Camouflage can be achieved with make-up and topical dyes to conceal the areas affected by vitiligo as well as reduce the stark contrast between the white depigmented skin and the surrounding skin. Camouflage including specialised medical camouflaging products designed to conceal skin conditions, a range of cosmetic make-up or foundation and self-tanning lotions (sunless tanners). Microtattooing/micropigmentation is a procedure which involves implanting pigment under the skin to camouflage it with the surrounding skin (like a tattoo) can be useful for small stable areas of vitiligo such as face, lips and hands.
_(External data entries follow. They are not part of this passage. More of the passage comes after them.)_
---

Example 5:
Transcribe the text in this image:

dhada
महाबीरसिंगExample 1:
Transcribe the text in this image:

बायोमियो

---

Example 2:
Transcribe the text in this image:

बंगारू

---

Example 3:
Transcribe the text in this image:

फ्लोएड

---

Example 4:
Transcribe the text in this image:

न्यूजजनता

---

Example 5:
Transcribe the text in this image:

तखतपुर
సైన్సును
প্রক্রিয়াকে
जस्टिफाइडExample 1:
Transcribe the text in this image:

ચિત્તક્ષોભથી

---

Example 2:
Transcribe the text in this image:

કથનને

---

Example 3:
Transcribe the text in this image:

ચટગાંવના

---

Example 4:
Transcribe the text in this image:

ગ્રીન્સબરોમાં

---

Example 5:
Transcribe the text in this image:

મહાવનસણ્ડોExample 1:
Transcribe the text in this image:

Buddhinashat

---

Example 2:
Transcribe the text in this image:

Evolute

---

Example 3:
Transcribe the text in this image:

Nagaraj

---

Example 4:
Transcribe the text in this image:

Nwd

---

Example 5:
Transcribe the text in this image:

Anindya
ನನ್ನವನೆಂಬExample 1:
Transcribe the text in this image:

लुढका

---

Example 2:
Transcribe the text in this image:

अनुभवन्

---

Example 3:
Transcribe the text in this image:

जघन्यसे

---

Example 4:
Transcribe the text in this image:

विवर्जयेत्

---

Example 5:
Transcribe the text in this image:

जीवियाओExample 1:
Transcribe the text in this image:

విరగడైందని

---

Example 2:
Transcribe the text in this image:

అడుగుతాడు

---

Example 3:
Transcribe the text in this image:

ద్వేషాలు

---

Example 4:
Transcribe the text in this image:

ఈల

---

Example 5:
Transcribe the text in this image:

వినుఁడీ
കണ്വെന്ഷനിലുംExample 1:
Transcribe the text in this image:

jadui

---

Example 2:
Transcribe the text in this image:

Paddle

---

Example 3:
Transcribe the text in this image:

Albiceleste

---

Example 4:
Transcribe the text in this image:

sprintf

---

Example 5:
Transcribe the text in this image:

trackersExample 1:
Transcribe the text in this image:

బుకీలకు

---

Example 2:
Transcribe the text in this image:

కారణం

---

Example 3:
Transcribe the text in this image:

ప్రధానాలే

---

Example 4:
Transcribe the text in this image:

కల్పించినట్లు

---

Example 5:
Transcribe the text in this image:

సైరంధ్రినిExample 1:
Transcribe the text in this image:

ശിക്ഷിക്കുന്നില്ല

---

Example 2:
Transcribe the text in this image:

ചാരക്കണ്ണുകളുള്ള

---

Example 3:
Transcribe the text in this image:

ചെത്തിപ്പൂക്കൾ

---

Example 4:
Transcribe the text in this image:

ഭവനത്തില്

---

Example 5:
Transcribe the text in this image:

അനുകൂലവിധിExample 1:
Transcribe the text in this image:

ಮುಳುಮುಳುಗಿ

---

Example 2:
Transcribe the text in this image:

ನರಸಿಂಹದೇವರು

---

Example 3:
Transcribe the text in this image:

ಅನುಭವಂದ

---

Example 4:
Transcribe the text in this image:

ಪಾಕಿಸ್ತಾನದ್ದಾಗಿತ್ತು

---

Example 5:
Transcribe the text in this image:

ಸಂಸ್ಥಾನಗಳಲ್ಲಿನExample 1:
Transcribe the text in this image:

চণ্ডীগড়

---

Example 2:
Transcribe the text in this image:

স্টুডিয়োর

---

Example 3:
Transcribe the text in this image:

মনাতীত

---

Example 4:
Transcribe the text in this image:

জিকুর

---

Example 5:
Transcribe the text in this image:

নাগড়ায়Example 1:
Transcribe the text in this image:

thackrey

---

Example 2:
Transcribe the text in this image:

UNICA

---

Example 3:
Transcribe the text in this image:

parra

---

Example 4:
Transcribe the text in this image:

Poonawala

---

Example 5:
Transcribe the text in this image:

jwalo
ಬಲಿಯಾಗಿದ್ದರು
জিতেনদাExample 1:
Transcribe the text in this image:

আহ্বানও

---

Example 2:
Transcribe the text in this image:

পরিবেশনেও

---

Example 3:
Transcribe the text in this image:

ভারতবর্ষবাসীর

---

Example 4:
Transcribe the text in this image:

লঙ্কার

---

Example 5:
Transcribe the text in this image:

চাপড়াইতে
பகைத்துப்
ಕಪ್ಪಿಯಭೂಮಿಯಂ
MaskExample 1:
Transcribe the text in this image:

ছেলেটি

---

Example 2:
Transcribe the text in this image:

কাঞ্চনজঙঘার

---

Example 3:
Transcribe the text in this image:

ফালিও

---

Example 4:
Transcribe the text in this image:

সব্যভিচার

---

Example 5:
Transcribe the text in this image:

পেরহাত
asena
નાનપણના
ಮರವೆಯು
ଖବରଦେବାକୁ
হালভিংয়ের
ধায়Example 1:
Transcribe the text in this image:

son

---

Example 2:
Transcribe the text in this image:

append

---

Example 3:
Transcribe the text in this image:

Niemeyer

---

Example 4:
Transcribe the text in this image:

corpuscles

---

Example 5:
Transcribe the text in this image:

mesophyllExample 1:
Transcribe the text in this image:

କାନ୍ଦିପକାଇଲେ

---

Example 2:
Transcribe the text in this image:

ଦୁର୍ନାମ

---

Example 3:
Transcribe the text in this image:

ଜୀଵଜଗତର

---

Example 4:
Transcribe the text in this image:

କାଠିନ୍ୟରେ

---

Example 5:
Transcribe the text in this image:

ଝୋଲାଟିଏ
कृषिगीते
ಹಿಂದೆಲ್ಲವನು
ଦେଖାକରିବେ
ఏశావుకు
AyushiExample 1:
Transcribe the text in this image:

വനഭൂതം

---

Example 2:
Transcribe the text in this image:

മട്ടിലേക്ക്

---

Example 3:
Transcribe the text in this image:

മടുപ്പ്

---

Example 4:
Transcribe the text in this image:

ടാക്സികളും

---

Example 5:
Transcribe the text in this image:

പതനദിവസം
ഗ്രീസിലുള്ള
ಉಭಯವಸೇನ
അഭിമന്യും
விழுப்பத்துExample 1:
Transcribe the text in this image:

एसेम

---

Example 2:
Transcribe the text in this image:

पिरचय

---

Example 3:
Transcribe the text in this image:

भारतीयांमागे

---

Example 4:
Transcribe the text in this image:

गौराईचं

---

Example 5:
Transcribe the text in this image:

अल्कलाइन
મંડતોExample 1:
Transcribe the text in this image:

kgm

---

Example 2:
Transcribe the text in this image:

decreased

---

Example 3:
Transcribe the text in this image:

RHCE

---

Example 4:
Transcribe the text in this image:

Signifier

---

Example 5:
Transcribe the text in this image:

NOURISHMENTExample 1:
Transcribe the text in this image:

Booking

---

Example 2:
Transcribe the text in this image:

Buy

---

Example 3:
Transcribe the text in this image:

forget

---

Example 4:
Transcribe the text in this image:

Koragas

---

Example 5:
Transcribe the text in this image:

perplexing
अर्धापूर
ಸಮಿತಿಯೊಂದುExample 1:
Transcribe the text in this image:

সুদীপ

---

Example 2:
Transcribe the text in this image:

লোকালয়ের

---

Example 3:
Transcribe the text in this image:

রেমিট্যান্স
To re-pigment the skin, new pigment cells must be produced from existing ones. These pigment cells come from the base of hair follicles, from the edge of the lesion or from the patch of vitiligo itself if depigmentation is not complete. Treatment includes topical corticosteroids, light therapy with photosensitising psoralen drugs applied topically or given systemically in conjunction with sunlight exposure or UVA phototherapy (PUVA ), narrow band UVB phototherapy, and other topical agents-calcipotriol, pimecrolimus and tacrolimus. Approximately 75% of patients who undergo light therapy respond to some extent. Even for these individuals, complete repigmentation rarely occurs. Patients initially look worse with light treatment since the contrast between light and tanned skin increases. With time, repigmentation begins, and the appearance of the skin will improve. If patients stop the treatment, most will retain the achieved repigmentation.
Surgical treatments should only be considered when medical therapies fail. They should only be performed on patients with stable non- progressive vitiligo, ideally localized or segmental. These procedures can be used in combination with medical therapies. A number of surgical techniques for repigmentation of vitiligo have been developed. They involve transfer of a patient’s own melanocytes from unaffected skin into vitiligo affected skin (autologous melanoycte transplantation). Techniques available include mini-grafting using for example punch grafts, non-cultured epidermal suspension, cultured melanocyte suspension and cultured epidermal grafts Very good results can be achieved with these procedures.
Lasers such as the 308nm xenon chloride excimer laser have been used to treat vitiligo. Excimer lamps producing UV light at 308nm (such as VTRAC, Excilite-µ and Quantel) are also being used which provides phototherapy via a hand held device.
Treatment with monobenzyl ether of hydroquinone can be used in patients with extensive vitiligo, involving more than 80% of the skin. This process may take 6 months to 2 years to achieve. Strict sun protection is required after depigmentation. Pigment removing lasers can also be used.